Some taxpayers, especially U.S. expatriates living abroad, believe they can avoid detection if they don’t report their crypto dealings. However, in recent years, the IRS has increased its focus on crypto transactions and started acquiring data from popular crypto exchanges.

Therefore, hiding your crypto activity is inadvisable since the chances of being found out are very high. Moreover, there is no statute of limitations for tax fraud. Unfortunately, escaping punishment by feigning ignorance of the tax rules no longer works.

How Far Back Can the IRS Go When Auditing You?

If the IRS believes you are attempting to commit tax fraud, you will be audited, which may also happen if you are randomly selected based on a statistical formula.

Typically, the standard IRS lookback period is three years, but if the IRS auditor finds certain errors, they will extend the period for up to three additional years.

The process length will vary depending on the issue's complexity, how forthcoming you are, and whether you are submitting your information in person or by mail.

Should the audit reveal potentially fraudulent activity, the IRS will propose specific changes and request you to complete the applicable collection process.
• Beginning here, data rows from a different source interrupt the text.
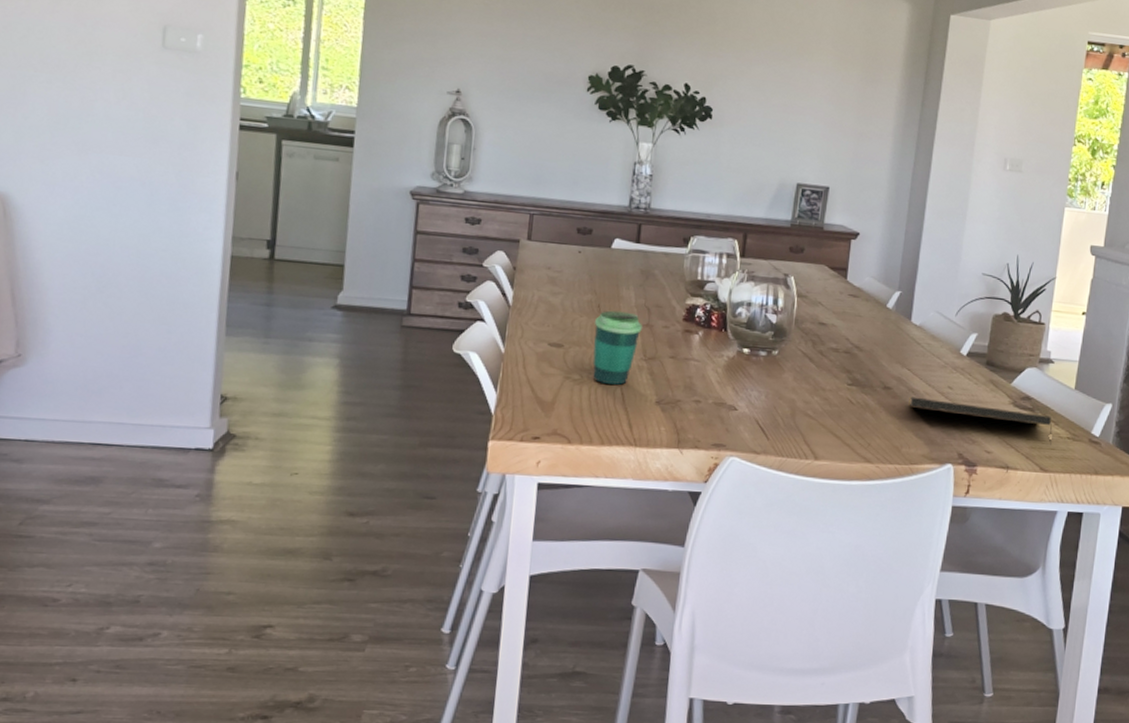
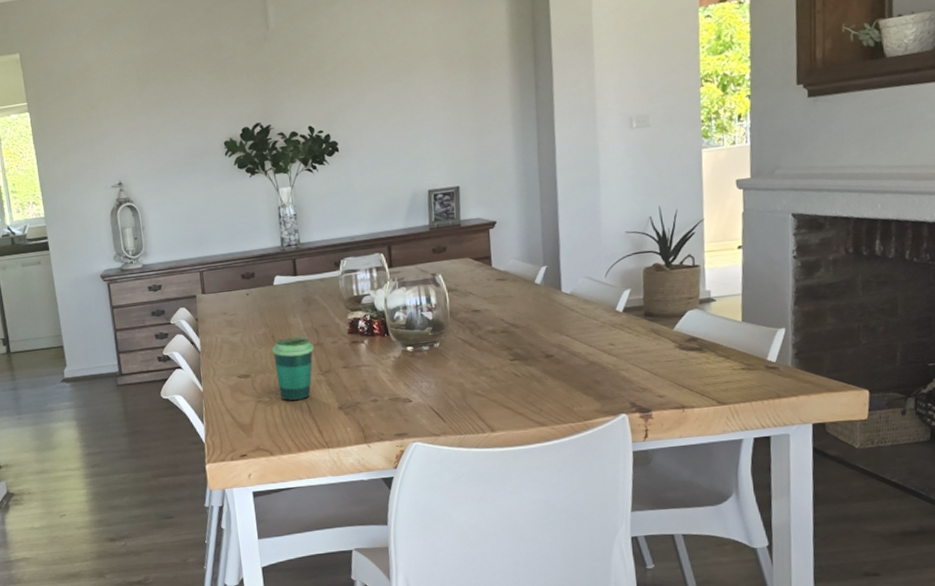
notepad: present [908,396,1052,445] -> none [572,351,726,378]

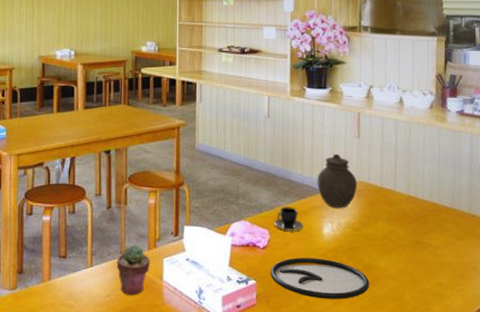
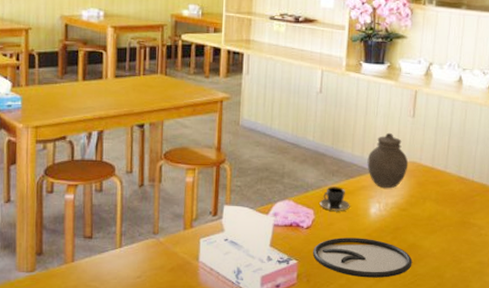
potted succulent: present [116,244,151,296] -> none [148,224,186,277]

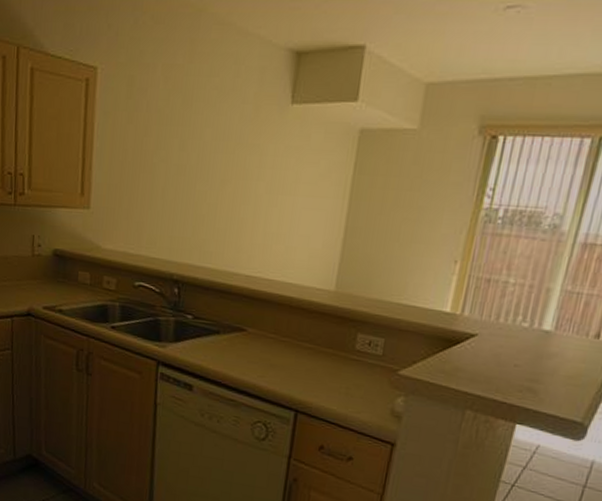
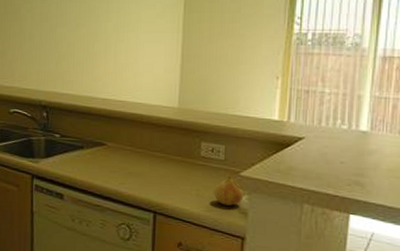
fruit: none [365,371,400,408] -> present [213,173,244,206]

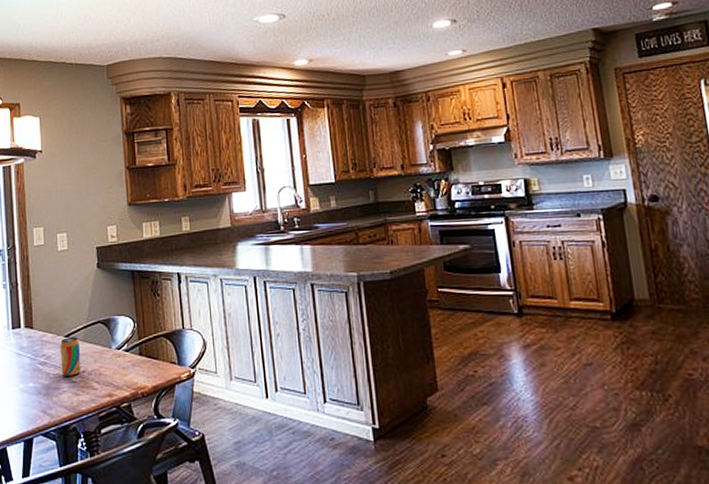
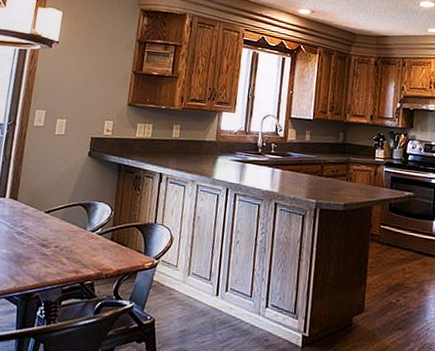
beverage can: present [60,337,81,376] -> none [35,213,58,250]

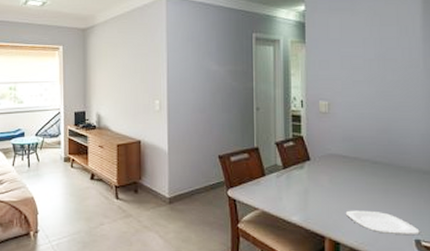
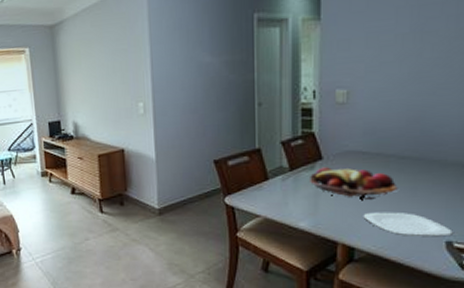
fruit basket: none [300,167,373,199] -> present [310,167,398,201]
However, if you disagree with the findings, you can request an in-person conference or file an appeal.

What Is the Punishment for Not Reporting Your Crypto Gains?

The applicable tax fraud penalties range from increased interest to heavy fines and even jail time for taxpayers criminally charged for hiding huge sums in crypto gains.

First of all, crypto gains are subject to both the Income Tax and the Capital Gains Tax rules in the U.S., and violating these provisions results in standard tax evasion penalties: you will be fined 75% of the due tax or a maximum of $100,000. Moreover, you may also receive a maximum jail penalty of up to five years as you are committing a federal offense.

If you file a false tax return, instead of committing outright evasion, you may still be fined up to $100,000, but the maximum prison sentence is three years.

Finally, failing to file your tax return is considered a misdemeanor that does not lead to jail time, but the financial penalty is $25,000 for each missed year.

Note: The maximum fine for corporations hiding crypto gains is $500,000.

How Will the IRS Learn About Your Crypto Gains?

The IRS has started implementing more rigorous checking procedures regarding crypto gains in the last few years in an effort to stamp out the massive crypto tax fraud.

For instance, since 2017, the IRS has been issuing summons to popular cryptocurrency exchanges to hand over all data pertinent to U.S. taxpayers, resulting in the discovery of tens of thousands potential fraud cases. These brokers must also provide form 1099-B to the IRS, which details all your trades for the applicable tax year.

The IRS works with outside contractors as well, such as Chainalysis, to identify anonymous crypto wallets on all popular blockchains, such as Ethereum and Bitcoin.

Bottom Line

As you can see, despite being a new type of currency, gains from bitcoin and all other digital currencies must be reported on time with the relevant IRS forms, lest you invite unnecessary government attention and severe penalties. After all, evading crypto taxes is a federal offense that leads to significant fines and jail time. Hopefully, this article gave you all the info you needed regarding the taxing of your crypto profits.